Fig 3: The impact of DDX39 downregulation on the proliferation, invasion, and migration of melanoma cells was investigated by RNA interference mediated by lentivirus. The effect of DDX39A knockdown on the cell proliferation of A375 (A) and SKMEL28 (B) cells was measured by the Celigo Cell Counting application system. Beginning on day 2, the cells were imaged and counted daily for 5 days. The effect of DDX39A knockdown on the cell growth of A375 (C) and SK-MEL28 (D) cells was assessed by the MTT experiment in triplicate daily for 5 days. The mean and standard deviation (SD) values of at least three repeated experiments are reported. ***P < 0.001, compared with the shCtrl group.

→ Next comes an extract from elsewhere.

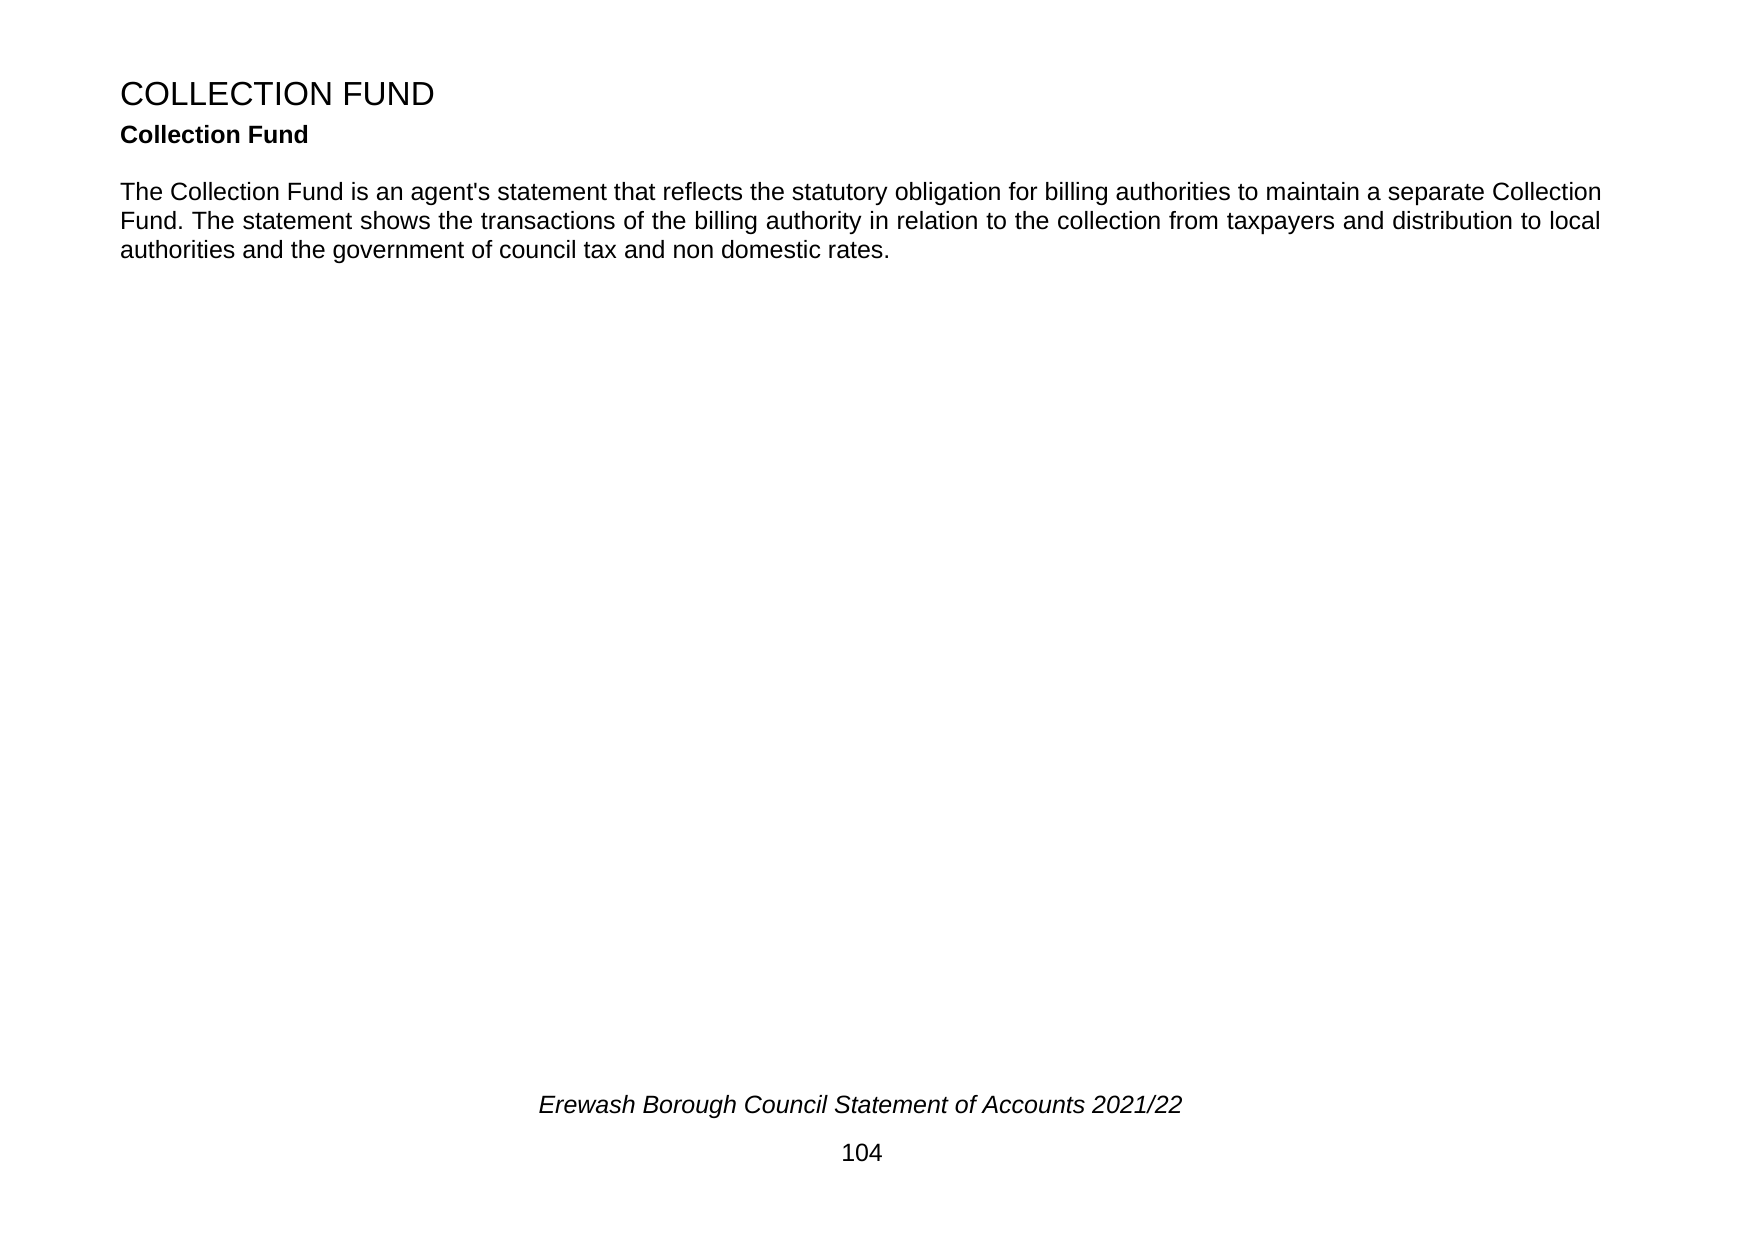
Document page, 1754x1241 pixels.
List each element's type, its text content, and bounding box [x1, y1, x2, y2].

text Collection Fund [120, 120, 1604, 149]
text The Collection Fund is an agent's statement that reflects the statutory obligation for billing authorities to maintain a separate Collection Fund. The statement shows the transactions of the billing authority in relation to the collection from taxpayers and distribution to local authorities and the government of council tax and non domestic rates. [120, 177, 1604, 264]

Fig 4: The prognostic value of DDX39 overexpression in melanoma patients. The overall survival time was counted from the day of operation to the end of follow-up. The disease-free survival time was counted from the date of surgery to the time of disease recurrence or metastasis. (A) Patients with a higher expression of DDX39 had a shorter disease-free survival time. (B) Patients with a higher expression of DDX39 also had a shorter overall survival time.

Fig 5: (A) By analyzing the Affymetrix expression profile in the GEO database GSE 46517, DDX39, a member of the DEAD box RNA helicase family, was identified as an overexpressed gene in melanoma but not in pigmented nevi tissues. Immunohistochemical staining of DDX39 was weak in pigmented nevus tissues (B), while it was stronger in human melanoma tissues (C). Magnification, 400×. ***P < 0.001.